Bring Me The Horizon – That’s The Spirit

Bring Me The Horizon schaffte mit dem 2013er Album „Sempiternal“ den Schritt über die selbstgesetzten Grenzen des Metalcore hinaus. Sänger Oliver Sykes fing an zu singen anstatt die für die älteren Alben typischen „deathgrowls“ auszustoßen. Die Musik der Band gewann deutlich an Klasse hinzu. Trotzdem blieb offen, ob die Band wachsen und erwachsen würde. Auf das jetzt veröffentlichte „That’s The Spirit“ war ich deshalb sehr gespannt.

Die 2014 als Testballon veröffentlichte Single „Drown“ ging in eine neue Richtung, lies eine mehr durchgestylte Grundnote erkennen. In einem Interview sagte Oliver Sykes, der an den Songs des neuen Albums maßgeblich mitschrieb und inoffiziell auch als Produzent tätig war, dass gerade dieser Testballon gut ankam. Seiner Meinung nach sind Produzenten zwar grundsätzlich eine tolle Sache, aber manchmal scheint es, als würden sie zu sehr versuchen, die Bedeutung ihres Jobs zu unterstreichen. Inzwischen, so Sykes, weiß die Band aber im Prinzip selber, wie das alles funktioniert. Das war der Grund, warum sie That’s The Spirit selbst produziert hat.

Bevor sich die Band ins Studio begab, standen ab Januar drei Monate Songwriting. Jordan Fish beschreibt diese Zeit als „die intensivste Zeit unserer Kariere“. Das Studio, in dem That’s The Spirit entstand, fand die Band über Google: Die Suche nach „world’s most amazing studios“ führte sie ans Mittelmeer auf die Vulkaninsel Santorini und zu Costas, einem freundlichen älteren Herrn mit weißem Haar.

That’s The Spirit ist im weitesten Sinne ein Konzeptalbum. Es geht um die dunkleren Lebenslagen. Oliver nennt es „eine hohes Lied auf die Depression“ und wie man daraus Kraft zieht und zum Licht findet. Mit der Musik des neuen Albums eröffnet sich die Band ein weites musikalisches Feld. Streicher, Bläser, „klassische“ Elemente aus dem Metal und eine ganze Menge weiterer Einflüsse. Die sind im Album mal mehr, mal weniger deutlich erkennbar.
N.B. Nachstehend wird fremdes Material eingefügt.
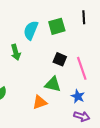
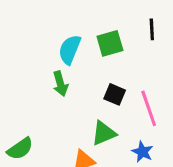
green arrow: (16, 52) -> (60, 84), moved
green triangle: (53, 84) -> (104, 133), turned -36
Die Band beruft sich auf Jane’s Addiction, Panic! At The Disco und Interpol, aber mir scheinen auch Linkin Park, 30 Seconds To Mars, Radiohead und andere mehr Pate gestanden zu haben. Thematisch bleibt die Band dem Metalcore treu, allerdings entfernt sie sich weit von ihren Wurzeln, wird irgendwie erwachsener, dadurch allerdings auch „mainstreamiger“ und stellenweise weicher. That’s The Spirit zeigt eine Band in der Mitte eines beeindruckenden Transformationsprozesses. Deutlich ist zu spüren, dass die Band neue Ufer und vielleicht auch ein neues musikalisches Zuhause sucht, aber sich noch nicht ganz sicher ist, wo das zu finden ist.

Die Musik windet sich teils um von anderen Bands bekannte Richtungen und Einflüsse, die Bring Me The Horizon versucht für sich eröffnen, auszuprobieren, teil versucht sie den Spagat zwischen „alt und bewährt“ und „mal was ganz Neues“. Das Album ist sehr vielseitig und mal aggressiv, mal fast anschmiegsam, nachdenklich. Der sehr elektro-lastige Opener Doomed, das atmosphärische Follow You und das gut rocklastige Throne geben einen guten Eindruck über die Spannbreiter des Albums, wobe das Album im Detail weit vielseitiger ist, als diese drei Songs erahnen lassen. Es ist spannend zu beobachten, wie die Band versucht, sich selbst zu finden und den Weg von jugendlichen Rebellen hin zu erwachsenen Rockmusikern geht und That’s The Spirit wird vielleicht irgendwann zurückblickend als „das Umbruchalbum“ der Band gelten.